A Ticket To Ride

Sarah Muse

April 23, 2014

Looking out the window, the streets and shops disappear behind the long tail of the
tram. It has been almost eight months since I left home for a year as an exchange student here in Austria. Throughout those eight months, I have spent a lot of time sitting on this tram, my tram, contemplating life and the experiences I have had while being here.
This tram is my means of travel to anywhere in my city, the city of Graz, Austria.

I remember arriving here. I was pleasantly surprised at the efficiency and effectiveness of the public transportation system; much better than any means of travel in the vast flatness of Northwest Ohio. I learned and memorized the schedules, the routes, the stops, and the rules. (As surprising as it may seem, there are many unspoken rules to riding public transportation). However, there is just one basic law that is required for every passenger… you must have a ticket to ride.

I had been warned repeatedly from my first day in Austria that it was required to pay for a ticket, and that a hefty fine was charged to those who failed to comply. Yet as I quickly learned, those tickets began to add up in Euros; precious Euros that as an exchange student I saw could be spent on something much more useful. Natives and other exchange students had told me that as an American I most certainly could get away with not paying. I could simply resort to my foreign stupidity about the correct process if I was caught. Yet, my conscience got the best of me. A majority of time I would pay for a ticket, either by the week or for a month. For the longest time I believed those who checked tickets and collected fines from the felons who rode illegally, known as “controllers,” did not exist. But one day, three women came aboard my tram, dressed in ordinary clothes, and started asking to see passenger’s tickets. Being the good exchange student that I was, I searched through my wallet and took out my validated ticket. As they passed me by, a person two seats behind me was apprehended and forced to give up their address and bank account number. While this seemed a little drastic to me, I was definitely scared into following the law.

As the months went by, another American and I became slightly lax with our ticket purchasing. I started to understand the process and the loopholes. We started sitting by the validation machines, not stamping our tickets to see if we could save them for the next day, yet always on the lookout if we needed to make a quick move. We would make up funny but believable stories and fake names to use if we were caught in an attempt to dissuade the controllers. While this was funny to think about, I was worried what would happen if a situation ever did occur. However, it never did…
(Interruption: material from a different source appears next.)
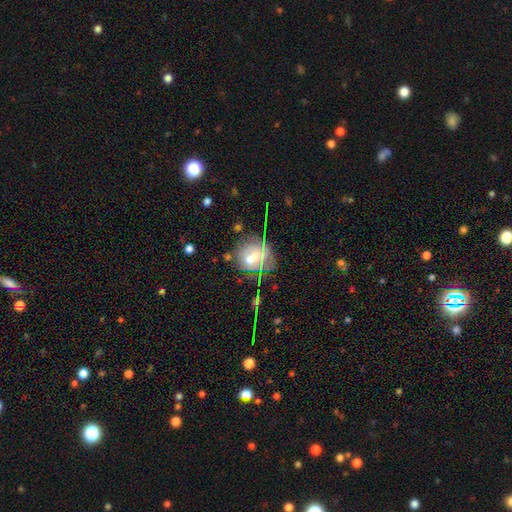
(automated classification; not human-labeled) Smooth or featured? Predicted: featured or disk (p=0.39). Merging? Predicted: none (p=0.60).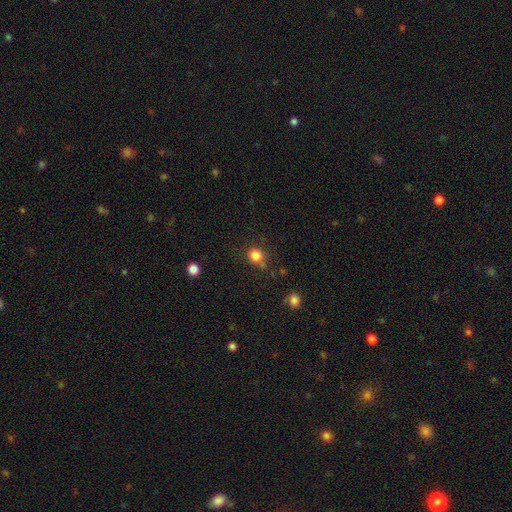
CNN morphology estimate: smooth-or-featured: smooth: 83% | star or artifact: 13% | featured or disk: 5%
  how-rounded: round: 79% | in between: 20% | cigar-shaped: 1%
  merging: none: 67% | minor disturbance: 20% | major disturbance: 7% | merger: 7%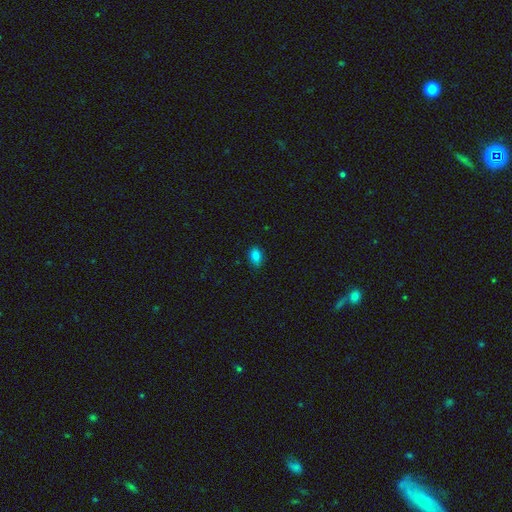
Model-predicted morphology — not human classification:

Buying tickets off and on, I tried my best to be responsible. Then it happened. My parents were visiting me, and I had stressed the importance of the tickets to them. Yet as I jumped on the tram with them, I did not have one myself. I had a plan. I would ride with them until we got to a stop where they could buy me a onemonth ticket and I would not have to spend my own money. We were sitting in the back of the tram when I heard the voices. Over the noise of the controllers screaming for tickets, my face must have shown terror. I looked at my parents, asked them quickly about their tickets and my dad showed me two. I stopped. The tram stopped. I thought quickly about getting off, but too many thoughts were running in my head; I had missed my chance, the ladies were too near. They first asked my parents for tickets and since my parents looked very confused, they switched their German speed talk to plain English. My parents showed them their tickets, which I quickly learned, were not stamped. The women very angrily but acceptingly said they would let this time go because they were tourists. One of them then turned her attention to me, obviously understanding that I was with them, but without a ticket. I at first tried to ignore her, but it was too late – she knew right away I was guilty, and that unlike my parents, I probably knew better. I tried to enact one of my clever plans but my father’s insistence to produce my visa for identification did not help my case; they knew that I lived in the city, and was fully aware of the laws of riding the tram. I had been caught. A common criminal.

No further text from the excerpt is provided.